いつもと変わらない。南の島なのに白い肌。控えめな胸、足のふくらみ、手、指。
 しかし重要なのは今カーレンの視界に入っているものではなく、どうも鎖骨に散らばっているようだ。


「――蟹座だ」


 ここ、というようにスピカは自分の鎖骨の中央付近を指し示す。

 蟹の刃を円状に結んだ、夏至点の位置する星座を表す紋章。
 神話の勇者に果敢に挑み、すぐに敗れた哀れな大蟹。
 スピカの紋章とは違ってはっきりとした色をもっている。

 赤色だった。

「カーレンは七月七日生まれ。少なくとも現在の暦が続く限りは蟹座じゃろ」
 ハーツは可笑しく顔をほころばせた。
 まさか全身赤い刺青だらけで、蟹座の紋章に気づけないとは。集まった八人のうちで一人は右頬にその痣があり、たやすく気付けたが、カーレンの場合、正に木を隠すときは森に隠す、灯台下暗しといったところか。今、別行動をとっているあの男に知られたらさぞ笑いの種にされるだろう自分が恥ずかしい、とスピカは苦々しく思った。
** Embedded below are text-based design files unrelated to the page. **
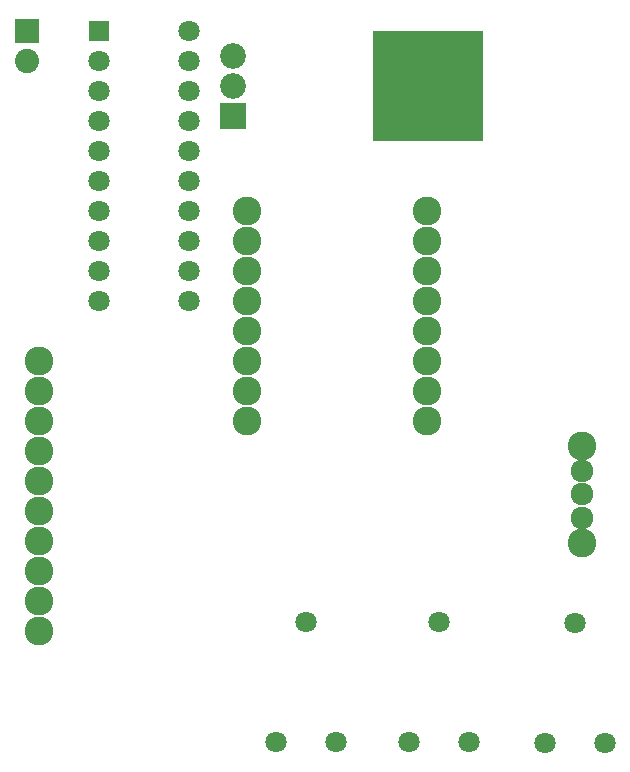
<source format=gbs>
G04 (created by PCBNEW (2013-07-07 BZR 4022)-stable) date 10/18/2013 11:27:31 AM*
%MOIN*%
G04 Gerber Fmt 3.4, Leading zero omitted, Abs format*
%FSLAX34Y34*%
G01*
G70*
G90*
G04 APERTURE LIST*
%ADD10C,0.00590551*%
%ADD11C,0.095748*%
%ADD12C,0.075748*%
%ADD13R,0.085748X0.085748*%
%ADD14C,0.085748*%
%ADD15R,0.365748X0.365748*%
%ADD16C,0.0708661*%
%ADD17R,0.070748X0.070748*%
%ADD18C,0.070748*%
%ADD19R,0.080748X0.080748*%
%ADD20C,0.080748*%
G04 APERTURE END LIST*
G54D10*
G54D11*
X98800Y-47523D03*
G54D12*
X98800Y-48350D03*
X98800Y-49137D03*
X98798Y-49924D03*
G54D11*
X98800Y-50751D03*
X87625Y-39675D03*
X87625Y-40675D03*
X87625Y-41675D03*
X87625Y-42675D03*
X87625Y-43675D03*
X87625Y-44675D03*
X87625Y-45675D03*
X87625Y-46675D03*
X93625Y-46675D03*
X93625Y-45675D03*
X93625Y-44675D03*
X93625Y-43675D03*
X93625Y-42675D03*
X93625Y-41675D03*
X93625Y-40675D03*
X93625Y-39675D03*
X80700Y-44700D03*
X80700Y-45700D03*
X80700Y-46700D03*
X80700Y-47700D03*
X80700Y-48700D03*
X80700Y-49700D03*
X80700Y-50700D03*
X80700Y-51700D03*
X80700Y-52700D03*
X80700Y-53700D03*
G54D13*
X87175Y-36525D03*
G54D14*
X87175Y-34525D03*
X87175Y-35525D03*
G54D15*
X93675Y-35525D03*
G54D16*
X98550Y-53420D03*
X97550Y-57420D03*
X99550Y-57420D03*
X94030Y-53380D03*
X93030Y-57380D03*
X95030Y-57380D03*
X89610Y-53400D03*
X88610Y-57400D03*
X90610Y-57400D03*
G54D17*
X82700Y-33675D03*
G54D18*
X82700Y-34675D03*
X82700Y-35675D03*
X82700Y-36675D03*
X82700Y-37675D03*
X82700Y-38675D03*
X82700Y-39675D03*
X82700Y-40675D03*
X82700Y-41675D03*
X82700Y-42675D03*
X85700Y-42675D03*
X85700Y-41675D03*
X85700Y-40675D03*
X85700Y-39675D03*
X85700Y-38675D03*
X85700Y-37675D03*
X85700Y-36675D03*
X85700Y-35675D03*
X85700Y-34675D03*
X85700Y-33675D03*
G54D19*
X80300Y-33675D03*
G54D20*
X80300Y-34675D03*
M02*

</source>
「じゃあ、すぐ和秦に行く準備をしなくちゃだね、おばあちゃん」
「そうだねえ。けど明日の祭りが終わってからにしなさいな。急にサーラに代わってもらうとサーラが困るだろうし」
 ハーツは自らお茶を汲んで、飲んだ。そのサーラという女の名に、カーレンはあっと声を出した。

「あ――約束してたんだったあっ、スーちゃん、すぐそこだから来てね来てねっ、おせんたくっ」

 言い終わるやいなやカーレンはいくつかの洗濯物らしきものと大きな籐製の籠を持って家を飛び出した。


「――じっとしてない奴」
 スピカは冷たく言った。正直、やや呆れていた。神に仕える巫女という荘厳さが感じられない。あまりに自然で、無邪気で、優しい感じがしていた。

 ハーツがお茶をさしだしたので、ご馳走になる。
「それにしてもスピカや。やけにあっさり話したの。さっきの話」
「僕にはほとんど関係ない話ですから」
 スピカは言い切った。
「つい最近聞かされて、その話。
 もう少しで夢が果たせたのに。いい迷惑ですよ。まったく」
 それからしばらくして、ハーツは
「わかってたよ」
と言った。

「カーレンも父母を亡くしてね」

 スピカは思わず訝しげな目つきでハーツを見てしまった。ハーツはまた茶を汲んで、それを飲み、ふうと息をついた。

「うんと小さい時だから当時のことを覚えちゃいないだろうけどね」

 スピカは言葉を耳に留めて、外の広大な青い海に、やりきれず、堪らず目を向けた。